Dahi Cia berkerut saat kembali menoleh ke arah Declan dengan mulut penuh. “Kenapa deh lo manggil gue Ivy, Jota? Jadinya waktu lo nyingkat nama jadinya I. Kedengarannya kayak lo manggil sok romantis, Ai gitu.”
“Ya biar romantis tadi, sih.” Cia mendorong Declan yang terkekeh. “Karena gue suka. Jadi gue gak harus sama dengan orang lain buat manggil nama lo, di Indonesia terkhususnya. Seandainya lo di sekitar orang ramai pun, dengan sekali aja gue manggil, lo jadi tahu kalo itu gue. Asyik gak, sih? Kayak kode cuma buat berdua doang.” Wajah Declan terlihat cerah selama mengucapkan kalimat itu.
Yang tidak Declan tahu bahwa sekarang gadis di sampingnya sedang berusaha menenangkan diri. Jantungnya tiba-tiba berdenyut menyesakkan. Kepala Cia mendingin dengan telapak tangan yang mencengkram mangkuk salad semakin erat. Cia tidak pernah peduli dengan bagaimana cara Declan memanggilnya. Tapi kini dia menyesali, harusnya dia sudah menanyakan sejak dulu untuk mendengar jawaban menyenangkan ini dari pria itu. Ah, apa ini? Cia menyukai kalimat dari Declan? Dia pasti benar-benar sudah gila.

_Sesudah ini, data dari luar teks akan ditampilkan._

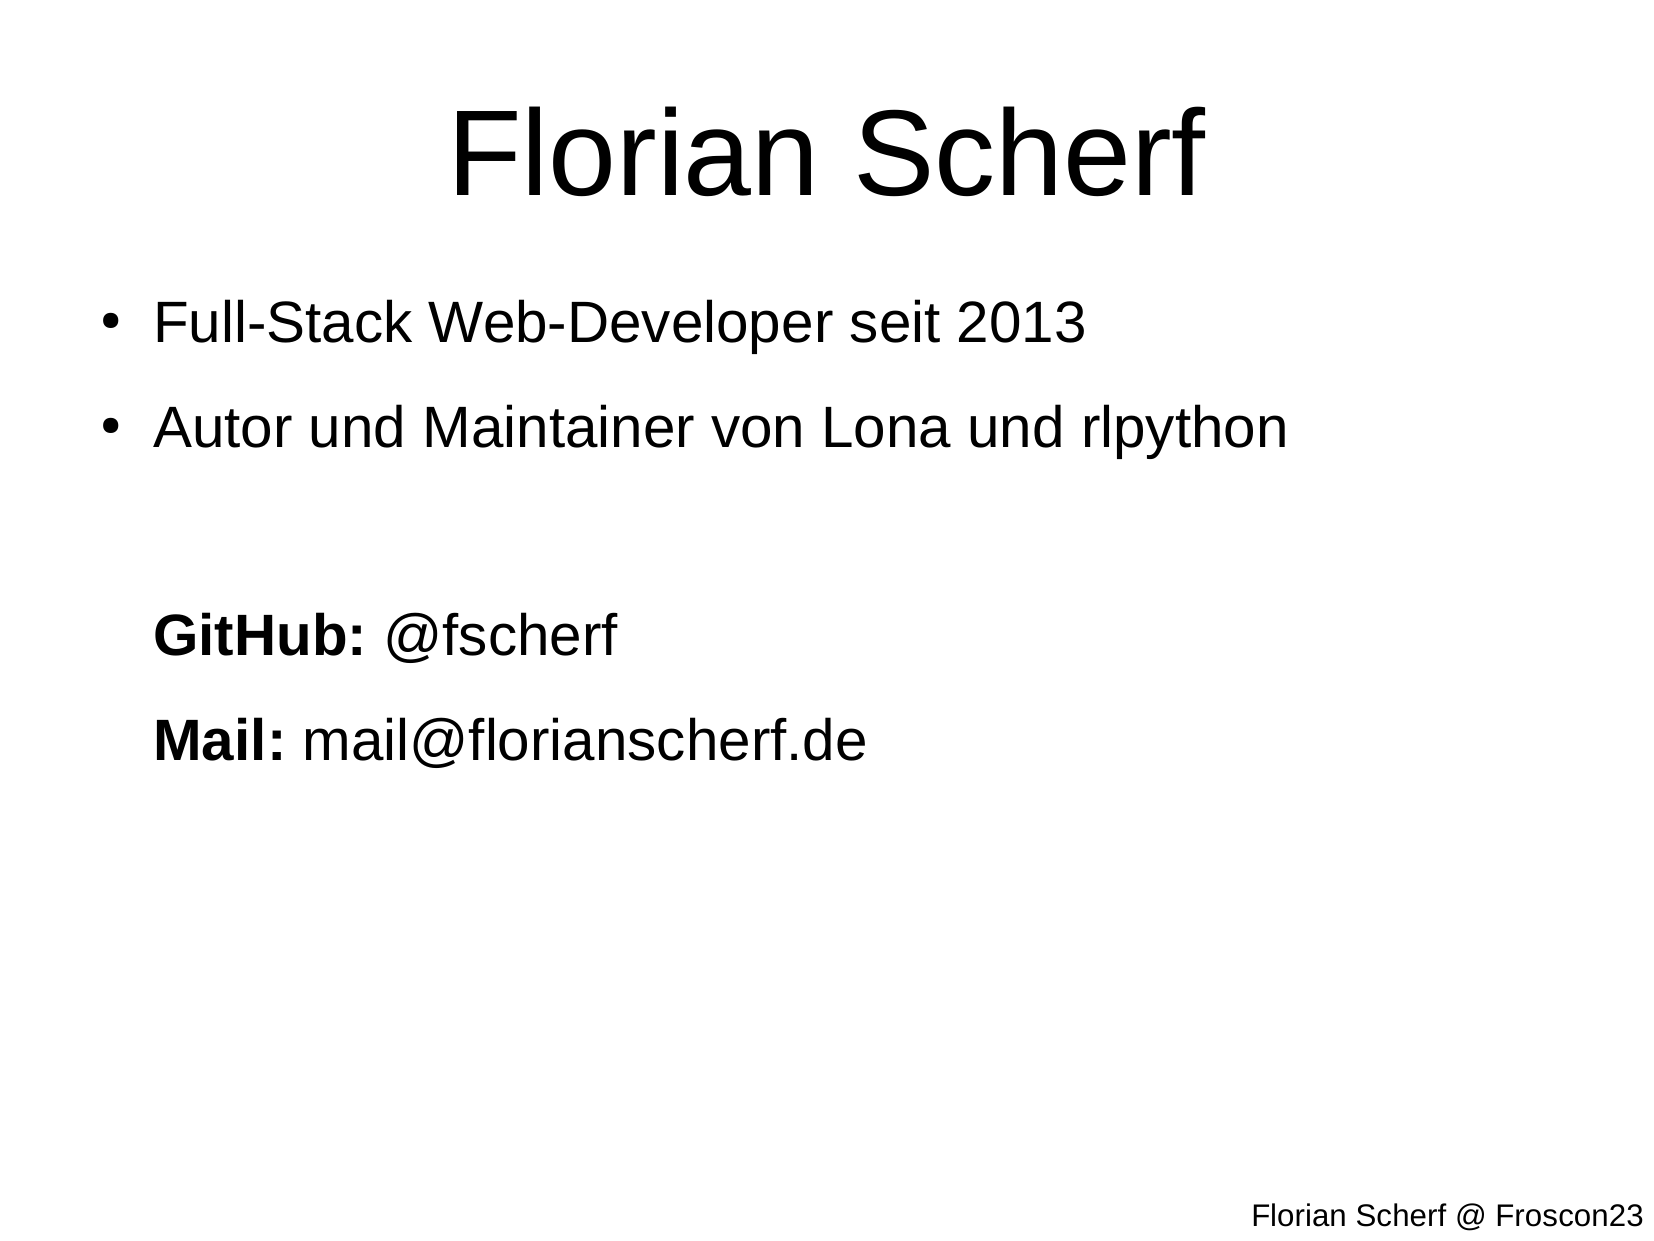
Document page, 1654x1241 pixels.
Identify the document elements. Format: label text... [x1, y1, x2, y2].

Bahkan Cia sendiripun terkejut dengan gerakkan kepalanya yang mengangguk setuju. “Seenggaknya, gue punya orang yang gue kenal di tengah kerumunan manusia yang paling gak gue suka.”
Apa yang sedang mereka lakukan sekarang? Memberikan kalimat untuk menyenangkan satu sama lain? Seolah tanpa kesepakatan, keduanya memutuskan untuk saling membutuhkan lebih daripada orang lain. Kini mereka saling tatap cukup lama. Semilir hening terasa begitu menyenangkan untuk jarak yang menyela keduanya.